I was behind my peers – demoralized but not discouraged – but with lots of hard work and perseverance, reading went from rough and scary to soothing and enjoyable as it opened up so many new worlds and perspectives.
Sadly, though, children in underserved communities lack the resources to be not only literate – but digitally literate. Digital literacy, which means having the skills to live, learn and work in an increasingly digital world, is one of the most important skills that people need to thrive today.

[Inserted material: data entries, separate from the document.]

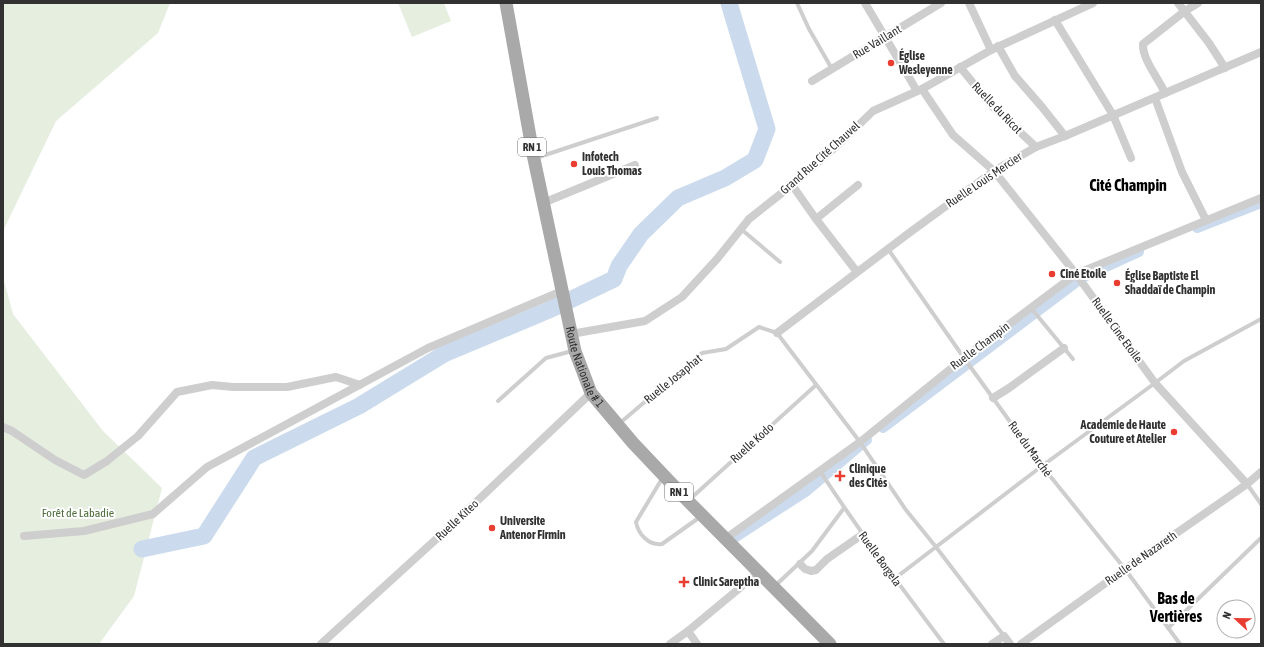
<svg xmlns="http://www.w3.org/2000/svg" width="1264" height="647" font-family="'Asap Condensed',sans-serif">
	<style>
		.green { fill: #e5eedf }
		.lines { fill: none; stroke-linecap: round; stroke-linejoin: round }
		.canal { stroke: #cbdbed; stroke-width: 10 }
		.river { stroke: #cbdbed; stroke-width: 17 }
		.lane { stroke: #cecece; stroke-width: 4 }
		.street { stroke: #cecece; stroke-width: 8 }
		.primary { stroke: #a9a9a9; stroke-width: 13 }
		.poi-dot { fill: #e93d32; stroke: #fff; stroke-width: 1.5 }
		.labels { text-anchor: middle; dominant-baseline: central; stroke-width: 4; stroke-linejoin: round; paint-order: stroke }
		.shield { fill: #fff; stroke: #6f6f6f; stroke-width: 1 }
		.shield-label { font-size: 11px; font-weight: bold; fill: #313131 }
		.street-label { font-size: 12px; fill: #313131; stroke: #fff }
		.poi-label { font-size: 12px; font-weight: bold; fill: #313131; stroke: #fff; text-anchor: start }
		.park-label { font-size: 12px; fill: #4d6e3c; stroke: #fff }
		.district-label { font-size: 16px; font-weight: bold; fill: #000; stroke: #fff }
	</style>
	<rect width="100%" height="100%" fill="#fff"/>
	<!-- green -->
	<g class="green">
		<path d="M3,3H170L158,33L56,121L3,231Z"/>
		<path d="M398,3H444L451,21L412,37Z"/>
		<path d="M3,277L13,314L103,431L162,488L134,596L99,644H3Z"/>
	</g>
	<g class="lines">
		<!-- canal -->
		<g class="canal">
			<path d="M1197,228L1261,203"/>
			<path d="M883,428L1082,278L1139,252"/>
			<path d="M736,537L807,491L867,440"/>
		</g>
		<!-- river -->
		<path class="river" d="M142,549L204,536L254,458L359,406L444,354L549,310L614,279L619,266L641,234L678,198L725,178L755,160L767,129L729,3"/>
		<!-- lane -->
		<g class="lane">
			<path d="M797,3L809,29L832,69"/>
			<path d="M536,158L657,118"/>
			<path d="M741,229L780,262"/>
			<path d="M888,249L964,358L1042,466L1125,569L1180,644"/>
			<path d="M1031,308L1073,359"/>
			<path d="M498,401L546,358L572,351"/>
			<path d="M620,423L702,353L726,349L759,327L777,333L860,442L906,510L936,547L1004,636"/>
			<path d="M820,471C859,531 901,587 944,644"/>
			<path d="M663,477L636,522C638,534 649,546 662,544L700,517"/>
			<path d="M1247,484L1261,504"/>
			<path d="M689,500L816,385"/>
			<path d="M894,579L1042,466L1155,383L1184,361L1261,319"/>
			<path d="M776,585L812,551L844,508"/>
			<path d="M1168,628L1261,538"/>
		</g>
		<!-- street -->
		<g class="street">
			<path d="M865,3L917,91"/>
			<path d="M969,3L991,50"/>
			<path d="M1178,3L1209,43L1225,68"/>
			<path d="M1055,20L1113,115L1131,158"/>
			<path d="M998,46L1015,76L1042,107L1065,136"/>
			<path d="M960,67L992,106L1036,147"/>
			<path d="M812,81L941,3"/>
			<path d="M922,89L953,135L994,171L1076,274L1155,383L1247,484"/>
			<path d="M1165,93C1159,79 1142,59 1143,44L1185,11L1198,3"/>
			<path d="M1155,98L1182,172L1206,220"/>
			<path d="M792,185L816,219L857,272"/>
			<path d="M543,203L635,165"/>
			<path d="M816,219L858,185"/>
			<path d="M777,333L909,233L994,171L1036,147L1065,136L1261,52"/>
			<path d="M571,334L645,321L682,297L717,259L749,219L792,185L839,144L873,111L922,89L991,50L1093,3"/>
			<path d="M993,398L1009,388L1064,348"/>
			<path d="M3,427L12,431L55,460L84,475L107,461L138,436L177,392L212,385L233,387H287L336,377L360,385"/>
			<path d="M24,536L84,531L153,514L207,467L428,348L562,291"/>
			<path d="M725,539L860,442L964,358L1076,274L1261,198"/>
			<path d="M800,564L805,569L811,571L816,570L827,559L863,534"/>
			<path d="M688,631L697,644"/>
			<path d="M321,644L455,522L591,393"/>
			<path d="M670,644L688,631L759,572"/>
			<path d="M992,644L1004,636L1010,644"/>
			<path d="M1021,644L1125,569L1247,484L1261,472"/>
		</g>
		<!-- primary -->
		<path class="primary" id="s1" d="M506,3L534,159L575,351L591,393L633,443L688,501L830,644"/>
	</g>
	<!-- markers -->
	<g class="poi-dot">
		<circle cx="891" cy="63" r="4"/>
		<circle cx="574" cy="164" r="4"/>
		<circle cx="1052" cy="274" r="4"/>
		<circle cx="1117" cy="283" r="4"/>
		<circle cx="1174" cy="432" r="4"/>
		<path d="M838 470h4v4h4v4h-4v4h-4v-4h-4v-4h4z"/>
		<circle cx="492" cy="528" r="4"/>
		<path d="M682 576h4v4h4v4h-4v4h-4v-4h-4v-4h4z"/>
	</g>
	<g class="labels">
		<!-- shield labels -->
		<g class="shield">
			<rect x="518" y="138" width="28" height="18" rx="3"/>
			<rect x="665" y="483" width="28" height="18" rx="3"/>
		</g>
		<g class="shield-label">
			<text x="532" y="147">RN 1</text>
			<text x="679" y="492">RN 1</text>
		</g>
		<!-- street labels -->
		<g class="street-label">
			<text transform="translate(877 42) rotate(-31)">Rue Vaillant</text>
			<text transform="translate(997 108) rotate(46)">Ruelle du Ricot</text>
			<text transform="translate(820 158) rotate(-42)">Grand Rue Cité Chauvel</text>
			<text transform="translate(984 180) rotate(-34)">Ruelle Louis Mercier</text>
			<text transform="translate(1117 330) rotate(54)">Ruelle Cine Etoile</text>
			<text transform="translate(980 346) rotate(-37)">Ruelle Champin</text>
			<text stroke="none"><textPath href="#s1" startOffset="373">Route Nationale # 1</textPath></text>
			<text transform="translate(673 379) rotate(-39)">Ruelle Josaphat</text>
			<text transform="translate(752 443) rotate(-42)">Ruelle Kodo</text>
			<text transform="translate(1030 449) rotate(54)">Rue du Marché</text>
			<text transform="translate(457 520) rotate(-43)">Ruelle Kiteo</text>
			<text transform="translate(1141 558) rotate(-35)">Ruelle de Nazareth</text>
			<text transform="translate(880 559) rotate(54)">Ruelle Borgela</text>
		</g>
		<!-- poi labels -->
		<g class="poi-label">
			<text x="899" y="56">Église<tspan x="899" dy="14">Wesleyenne</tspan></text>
			<text x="582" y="157">Infotech<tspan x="582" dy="14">Louis Thomas</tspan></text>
			<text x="1060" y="274">Ciné Etoile</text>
			<text x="1125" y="276">Église Baptiste El<tspan x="1125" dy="14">Shaddaï de Champin</tspan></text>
			<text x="1166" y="425" text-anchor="end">Academie de Haute<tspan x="1166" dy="14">Couture et Atelier</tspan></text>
			<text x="849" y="469">Clinique<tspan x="849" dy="14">des Cités</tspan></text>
			<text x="500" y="521">Universite<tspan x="500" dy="14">Antenor Firmin</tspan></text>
			<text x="693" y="582">Clinic Sareptha</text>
		</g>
		<!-- park labels -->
		<g class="park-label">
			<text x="78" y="513">Forêt de Labadie</text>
		</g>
		<!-- district labels -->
		<g class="district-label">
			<text x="1128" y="185">Cité Champin</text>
			<text x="1176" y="598">Bas de<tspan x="1176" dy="18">Vertières</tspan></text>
		</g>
	</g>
	<!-- border -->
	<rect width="1264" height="647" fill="none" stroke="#313131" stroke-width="8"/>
	<!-- north arrow -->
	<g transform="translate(1236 619) rotate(292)"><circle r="19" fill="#ffffff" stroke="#adadad"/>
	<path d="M0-3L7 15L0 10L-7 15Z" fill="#e93d32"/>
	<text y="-6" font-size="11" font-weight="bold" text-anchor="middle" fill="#313131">N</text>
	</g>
</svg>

However, UNICEF and the International Telecommunication Union report two-thirds of school-age children around the globe lack in-home internet access. It’s hard to be digitally literate when you don’t have the resources to grow those skills, which was even more challenging last year when children were taken out of the classroom and into their homes for their lessons.
Some had parents at home to help guide them. They had the technology tools they needed to succeed. Others did not. The digital divide widened. Those with the monetary means had at-home internet access to keep learning. Meanwhile, those without suffered.
Pew Research Center found the “homework gap” – school-age children that lack the connectivity to complete their schoolwork at home – is more pronounced for Black, Hispanic and lower-income homes. Further, a quarter of Black teens said they often or sometimes cannot complete their homework assignments due to lack of reliable computer or internet access.
I feel for these students because I, too, used to be a student without resources while growing up in Valdosta, Ga. When I started UGA on a football scholarship, I read at an 8th-grade level – fearless playing football but fearful and self-conscious because of my subpar reading skills. I started small, picking up one children’s book at a time and improved my reading ability. Eventually, books helped me expand my curiosity, creativity and learning. Today there are so many tools available online that gamify reading and provide extra support to children that need coaching. I want to do my part to make these tools more accessible.
Let’s share the magic of reading and drive digital equity.
After graduating from UGA and during my time with the New England Patriots, I became an author and founded the Share the Magic Foundation, which is dedicated to improving childhood literacy among minority students through in-school programs, virtual reading challenges and community partnerships. I want to instill my love of reading and learning in children, regardless of their background and circumstance.
More recently, I partnered with Cox to support its Connect2Compete program, which provides affordable internet access with wifi to low-income, K-12 students and their families including free digital literacy resources in the Cox Digital Academy.
Internet connectivity is vital for today’s kids to succeed. Without it, they will find reading and school challenging. Connect2Compete offers an affordable option for families, and my hope is that an internet connection unlocks joy, passion and a world of opportunity for kids that need it most.
Through programs like Connect2Compete, we, as a society, can drive digital equity. We can help instill a love of learning, reading and digital literacy in every child, regardless of his or her resources or circumstance.
I’m proof that it’s possible. If I can conquer my fear of reading, author two books and become an advocate for literacy and narrowing the digital divide, I know that others with similar backgrounds can find success as well.
Although I am fortunate to have been a part of a team that won the Super Bowl, my accomplishments in youth literacy and focus on digital equity make me even prouder.
Our children are our future. Let’s work together through initiatives like Connect2Compete to make sure every child can connect to the internet and fulfill their dreams.